_Work item_
All lines from the one with "focal_35mm: 42" through the end of the records below are to be given again exactly, and nothing else.

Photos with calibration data
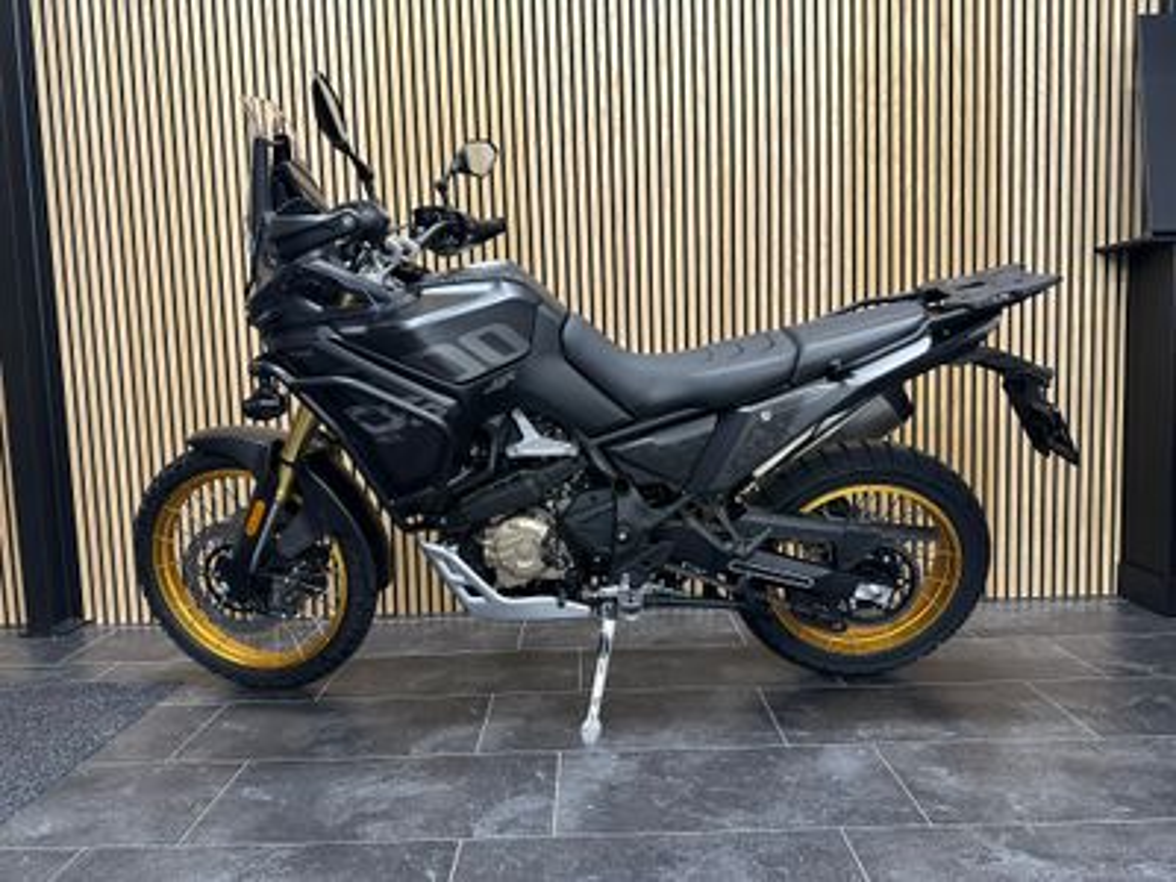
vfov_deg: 56.8
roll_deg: +1.6
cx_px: 588
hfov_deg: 71.6
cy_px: 441
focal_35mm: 24
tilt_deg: -4.8
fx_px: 815
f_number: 1.78
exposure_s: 1/50
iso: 160
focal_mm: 6.86
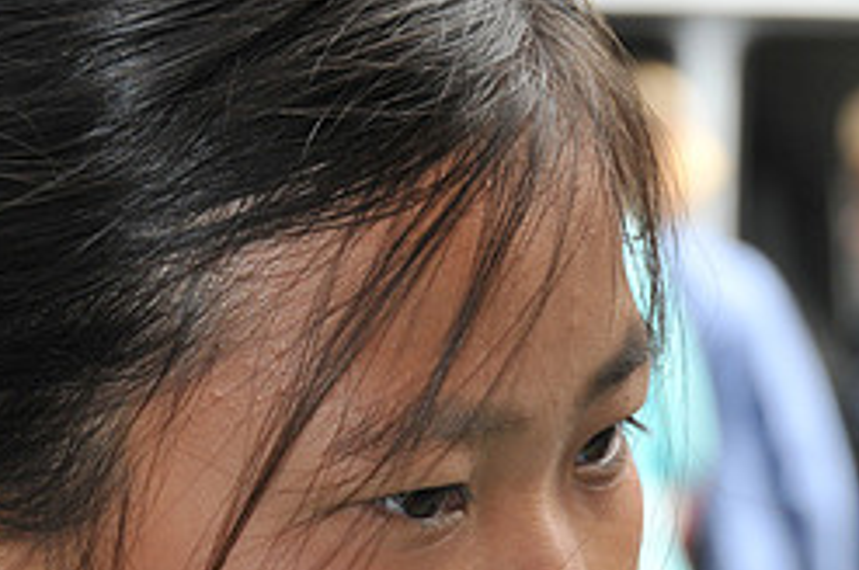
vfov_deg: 5.5
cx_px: 400
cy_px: 488
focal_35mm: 247
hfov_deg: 8.3
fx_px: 5886
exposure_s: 1/320
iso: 400
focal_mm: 70
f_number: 8
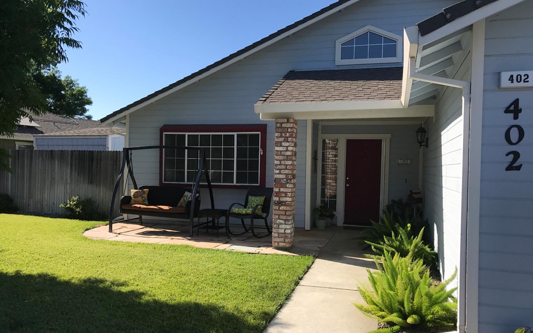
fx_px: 436
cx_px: 268
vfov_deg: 41.8
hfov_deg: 62.9
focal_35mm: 30
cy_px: 176
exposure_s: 1/1742
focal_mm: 3.99
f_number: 1.8
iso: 20
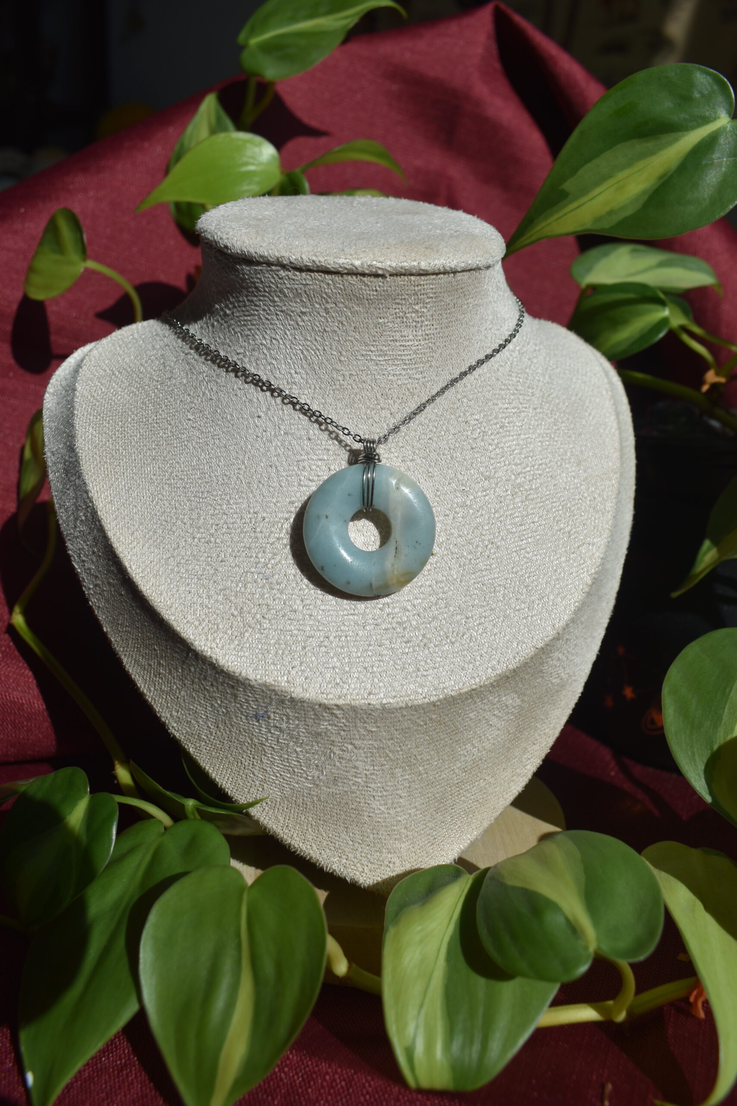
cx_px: 368
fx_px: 921
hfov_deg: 43.6
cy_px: 553
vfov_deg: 61.9
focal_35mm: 30
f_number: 8
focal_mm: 20
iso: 100
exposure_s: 1/500
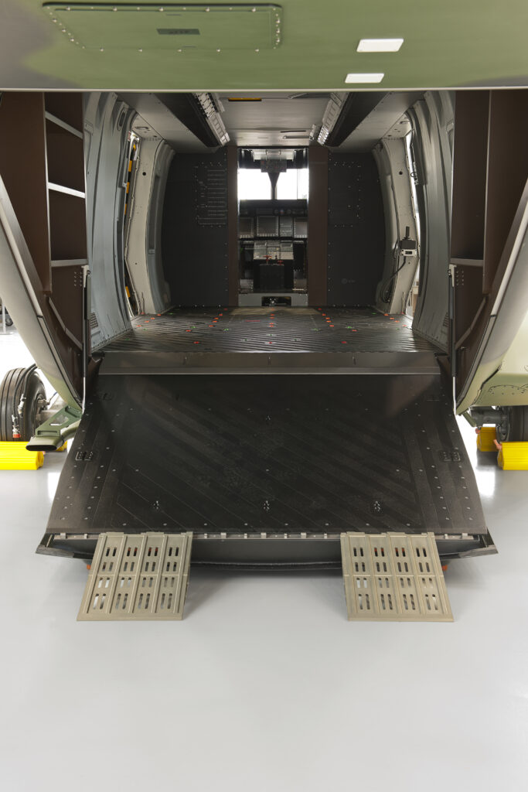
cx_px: 264
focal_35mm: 48
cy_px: 396
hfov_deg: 28.1
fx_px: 1056
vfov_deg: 41.1
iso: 100
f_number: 11
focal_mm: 48
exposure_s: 1.3
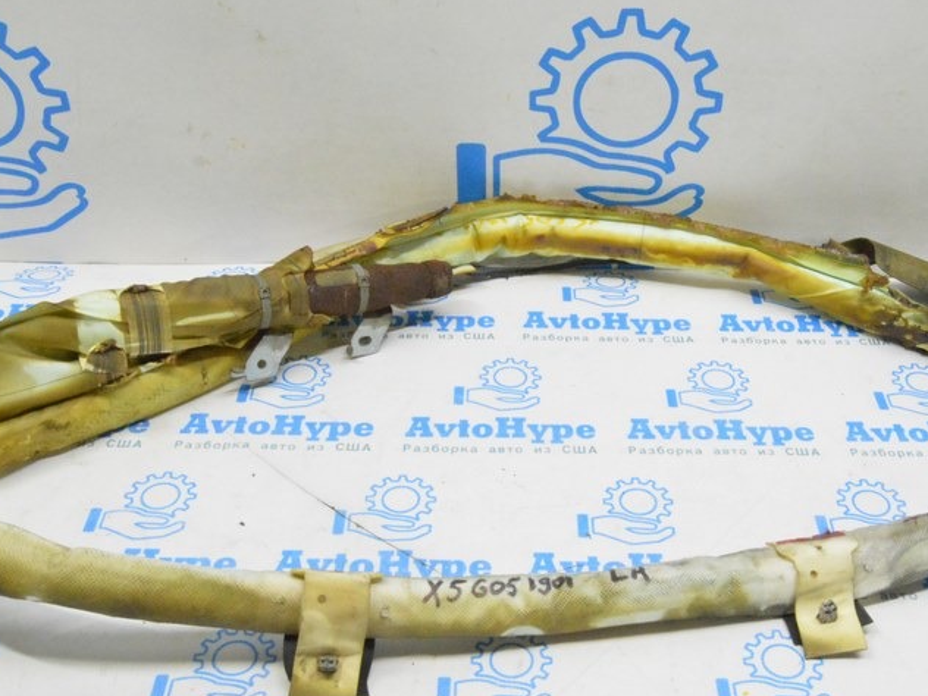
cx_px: 540
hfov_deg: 44.6
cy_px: 343
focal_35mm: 42
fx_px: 1126
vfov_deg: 34.3
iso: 6400
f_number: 20
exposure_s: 1/20
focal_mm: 18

_Answer below_
focal_35mm: 42
fx_px: 1126
vfov_deg: 34.3
iso: 6400
f_number: 20
exposure_s: 1/20
focal_mm: 18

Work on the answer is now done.